"Orangutans learn to trade favour" ran the BBC website on Christmas Eve
“Orangutans can help each other get food by trading tokens, scientists have discovered - but only if the help goes in both directions.”
We read that researchers from the University of St Andrews have found that orangutans can learn the value of tokens and trade them, helping each other win bananas. Two orangutans - Bim and Dok - from Leipzig Zoo, Germany, were especially good at helping each other.
Initially, they were given several sets of tokens, and learned the value of the different types. An animal could exchange one type for bananas for itself, another type could be used to gain bananas for a partner, and a third had no value.

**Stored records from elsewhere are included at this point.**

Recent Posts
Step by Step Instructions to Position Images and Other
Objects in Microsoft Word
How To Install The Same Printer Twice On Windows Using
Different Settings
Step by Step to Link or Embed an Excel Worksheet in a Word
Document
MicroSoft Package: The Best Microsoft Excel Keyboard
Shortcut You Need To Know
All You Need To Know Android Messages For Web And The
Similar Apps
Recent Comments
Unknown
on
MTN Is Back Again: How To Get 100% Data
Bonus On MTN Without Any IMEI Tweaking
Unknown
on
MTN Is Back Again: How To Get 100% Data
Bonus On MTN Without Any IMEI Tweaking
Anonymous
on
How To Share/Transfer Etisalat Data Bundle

Dok, the female, was especially good at swapping tokens to get bananas for Bim, the male. But he was less interested in trading tokens that would win bananas for her.
As she became less willing to help him out, Bim responded by trading more and more, until their efforts were more or less equal.
What fascinated me in this report is the assumption that this suggests Orangutans are something like humans. I don't know about you, but that is sort of the behaviour I would expect from animals (although they are maybe rather better at it than we had realised!)
Of course, there is nothing wrong in trade! We need it – indeed, lots more of it. But trading isn't what makes us human!
I think tonight is about what makes us human. The ability to rise above self interest, selfishness if you like, and to put someone else first. Bethlehem is where it first happened.
God gave his Son, as a gift, pure gift, knowing we would kill him. But because by giving His Son he would be able to welcome His Son's killers into His eternity – heaven we sometimes call it.
Not that people hadn't been unselfish before Jesus. But no-one had taught that it was the supreme good. And certainly no-one had ever lived it out.
Jesus came into the world so that we might look not downwards to Orangutans, but upwards to Him
This last week I spoke with the family of someone who had died. He had had a miserable childhood, rejected and taken into care. The sort of childhood that is used to explain why some of the awful criminals in the news do the awful thing they do.
But this man had lived differently. He had risen to the challenge. He had lived an adult life full of love for the new family he made through marriage. He had risen above his circumstances.
Christ comes into the world and calls us to rise above – rise above all we face, and become truly human. But not just rise above. He shows us how trust in the Father will see us through all things – even death. Indeed, trust in the Father through Jesus is the only way to living a truly human, eternal, life.
There is much to face. Woolworth's speaks for so much. It is being almost demolished in front of our eyes. All that we love and grew up with – Ladybird clothes, etc. - gone. Others are joining them. There is so much uncertainty.
Tonight, we remember and recall that in the midst of all this, what really matters has not changed
When people is dying, no-one ever says, I wish I had worked harder, I wish I hard earned more money. What they say is, I wish I had spent more time with my family. Deep down we know what really matters.
And what really matters – that we are loved by God and who holds out his arms to us to draw us into his family, has not changed.
And God who welcomes us when we turn to him, will then strengthen us into the new year where so much seems to be falling apart, enabling us to, by His Spirit, rise above the things around us, and, full of trust in God, be those who go out to love others, not those who learn to be Orangutans.